Августовский путч, наверное, действительно, был поворотным пунктом в общей бессмысленности, когда начало меняться хоть что-то. В отличие от событий октября 1993 года, о которых речь позже, он остался в моей памяти всего лишь как интересная телепрограмма — правда, мы с Лёней на всякий случай попрятали по дальним углам квартир свои рифмованные агитки. Но на школьной жизни эти события, выпавшие на летние каникулы, почти не отразились. Лично мне намного лучше запомнилось, как в нашей школе прекратила существование пионерская организация.

Всё началось с моего одноклассника Вити Раскина, который весной 1991 года во всеуслышание объявил, что по причине эстонской национальности и прилагающихся к ней антисоветских убеждений он единолично выходит из пионерской организации, после чего демонстративно перестал носить красный галстук. В школе начался переполох. Против Вити (и так, кстати, приходившего на занятия в школьной форме какого-то нестандартного покроя) начались нешуточные репрессии — видимо, от страха, что кто-нибудь донесёт на школу, и тогда накажут всех — детей, учителей, администрацию. Ребята, в основном, поддерживали Витю. Некоторые из солидарности пообещали не носить пионерский галстук, и я тоже собирался последовать их примеру. Явно назревал стихийный бунт, мечта каждого тогдашнего школьника — по типу того, который был описан Львом Кассилем в «Кондуите и Швамбрании» — но учителям всё-таки удалось всех запугать, и оставшиеся несколько дней до конца учебного года мы провели духовно сломанными. Зато первого сентября, после путча, мы пришли в школу все как один без пионерских галстуков, и никто уже не мог высказать никому никаких претензий — пионерской организации не существовало. Впрочем, Витя Раскин этого уже не мог видеть: летом он уехал с родителями в Эстонию, и больше мы его не видели.

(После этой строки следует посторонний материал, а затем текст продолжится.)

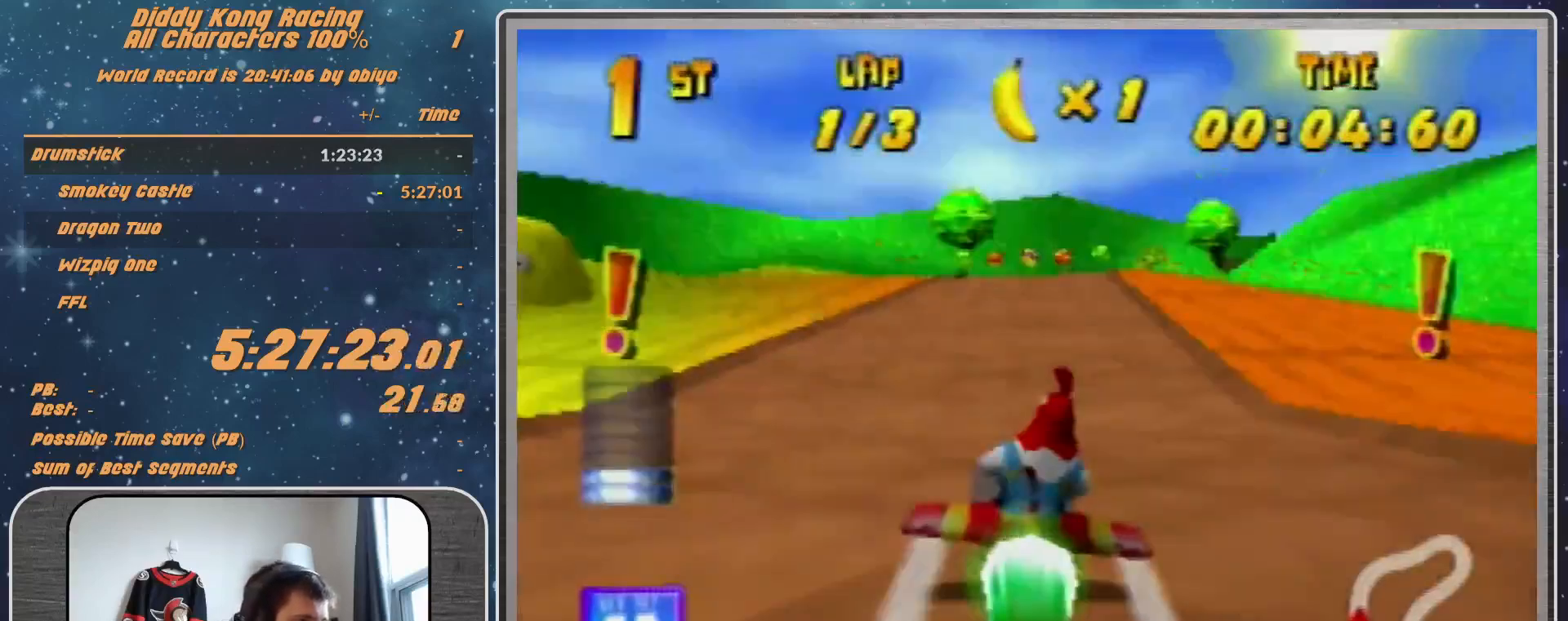
{"buttons": ["R1"], "left_stick": "up-right", "events": [[133, "left_stick", "center"], [300, "left_stick", "right"], [400, "left_stick", "up-right"]]}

Летом 1992 года мы с сестрой решили творчески реализовать эту тему. В то время отец стал обладателем старенькой дачи в посёлке Агашкино. Разумеется, в отличие от других детей, у меня и мысли не было с кем-нибудь там познакомиться и пообщаться. Вместо этого, чтобы бороться со скукой, мы стали писать рассказы-пародии о школе. Особенно удачным оказался образ фанатичной пионервожатой Нади Костоломовой: к примеру, в одном из рассказов вся школа под её руководством хоронила случайно разбившийся бюст Ленина. Отрицательных героев мы списывали, в основном, с реальных прототипов, доводя их индивидуальные особенности до абсурда — благо, ярких персонажей хватало в любой школе. Текст оказался настолько яркий, что впоследствии его герои расползлись по многим моим литературным произведениям.

Впрочем, у нас были и хорошие учителя — более того, их было большинство. Думаю, если бы не учительница литературы Людмила Романовна Готлиб, я бы не смог по-настоящему понимать поэзию. Учительница истории Маргарита Сергеевна Шашурина считала меня ребёнком-индиго и позволяла мне заниматься на её уроках всем, чем угодно. Хорошее взаимопонимание у меня было с учительницей английского языка Валентиной Петровной Пророк, благодаря которой я немного приблизился к пониманию британской культуры.

Заканчивая восьмой класс, я был уверен, что вся эта тоска с привкусом опасности будет тянуться до самого школьного выпуска, но тут всё переменилось.